Boykottaufrufe im Internet. Die Mutmaßung, Madame Sarkozy habe den Nationalfeiertag am 14. Juli im Blick gehabt, als sie den Termin wählte, an dem ihr Album herauskommen sollte. Der Verdacht, sie nutze ihren Status für die PR für ihr Album – oder sollte es doch ihr Mann, der Präsident sein, der von der Popularität der Sängerin profitiert? Die Versuche, Carla Bruni was anzuhängen, wirken verkrampft. Die Vorwürfe prallen ab an ihr. Sie zeigt sich als souveräne Künstlerin.
Jetzt, wo jeder ihr neuestes Werk im Internet downloaden und zwei Stunden lang hören kann, haben alle ihre Kommentare abgegeben, und weit und breit ist kein Verriss von "comme si de rien etait" (als wäre nichts gewesen) zu finden.

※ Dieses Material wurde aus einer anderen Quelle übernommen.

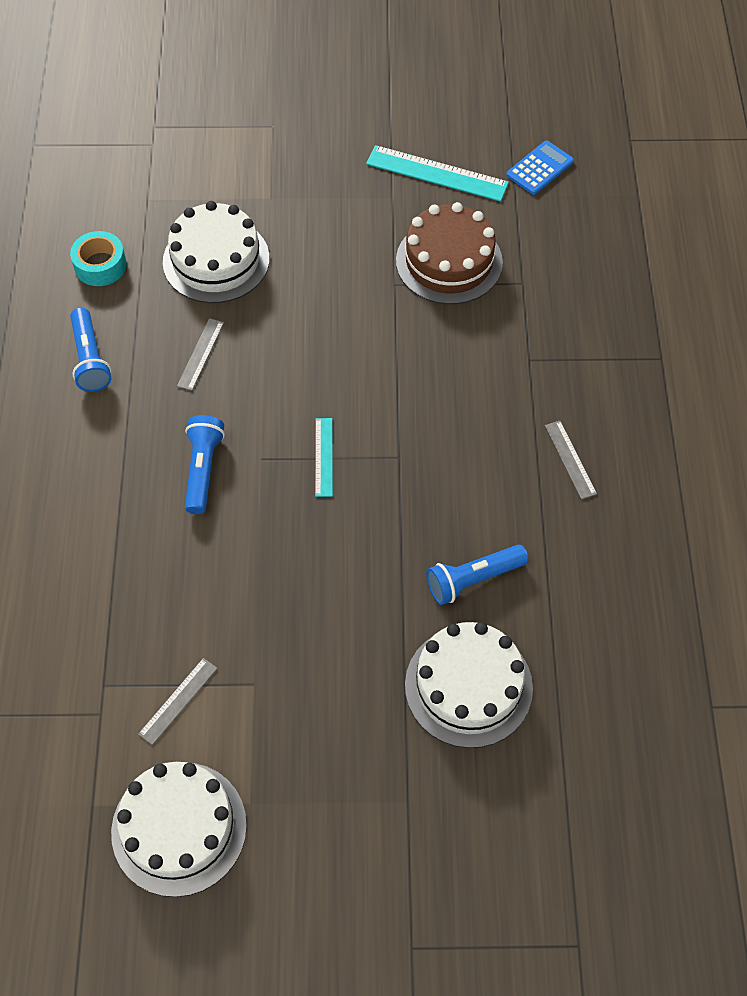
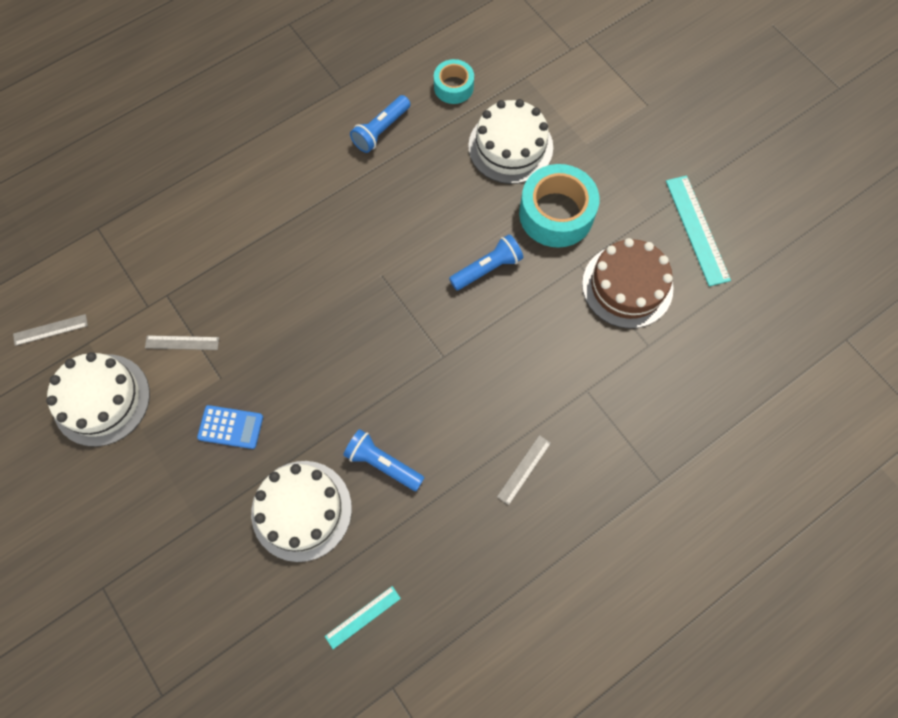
camera: 55 degrees right, 10 degrees up
(200, 354) = (432, 187): grey ruler -> grey ruler (50, 330)
(203, 469) = (348, 247): blue flashlight -> blue flashlight (487, 268)
(323, 457) = (409, 310): turquoise ruler -> turquoise ruler (363, 617)
(324, 269) = (556, 214): none -> turquoise tape
(540, 168) = (762, 293): blue calculator -> blue calculator (230, 427)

Musik in der besten Tradition des französischen Chansons, besser noch als die erste CD, ist der Grundtenor der Kritiken. Vor allem bei den linken Zeitschriften wurde viel debattiert, ob man die Präsidentengattin und ihre Musik nicht ignorieren müsse. Aber jede hat sie besprochen.
"Man wirft mir vor, meinen Mann zu lieben"
Die linke Kulturzeitschrift "Les Inrockuptibles", früher voll des Lobes für die Sängerin, widmet ihr zwar zum ersten Mal kein Cover fürs neue Album. Leider, leider ist sie jetzt mit einem rechten Präsidenten verheiratet. Aber die Besprechung ist kurz und fast bewundernd. Dass der Staatssender "France Inter" sie interviewt hat, wollten böse Zungen gleich als Amtsmissbrauch deuten, aber Pech: Das hat der Sender schon bei den letzten beiden Alben getan.
"Man wirft mir vor, meinen Mann zu lieben", seufzt denn Carla Bruni in einem Gespräch mit der französischen Zeitschrift "L'Express". Schande dem, der Böses denkt. Heute Abend ist sie in den Hauptnachrichten des Fernsehsenders TF1, um über ihr Opus zu sprechen. Höchste Einschaltquoten garantiert. Für diesen Auftritt brauchte es sicher keine Hilfe vom Elysée. Allenthalben rufen im Internet wütende Leser dazu auf, diese Musik "einer aufgeblasenen Egomanin" zu boykottieren - aber nun ja, sie hat schon zwei Millionen Exemplare verkauft und Preise eingeheimst, als sie noch nicht Präsidentengattin war.
Zwischen allen Stühlen
Mit diesem Background sitzt sie fröhlich zwischen allen Stühlen - der Linken, die ihr böse ist und der Konservativen, denen sie zu wild ist - und wird hofiert. Nie hat Carla Bruni-Sarkozy so die Covers und Titelseiten von Zeitschriften und Zeitungen beherrscht wie in den vergangenen Wochen. Die Nation macht sich sogar Gedanken über ein irgendwie erahntes Bäuchlein - die die Sängerin mit der ihr eigenen Nonchalance wegwischt: "Ich trinke bloß zuviel Bier", sagt sie mit entwaffnender Offenheit. Und dass sie gerne schwanger würde, das aber in ihrem Alter nicht so einfach sei.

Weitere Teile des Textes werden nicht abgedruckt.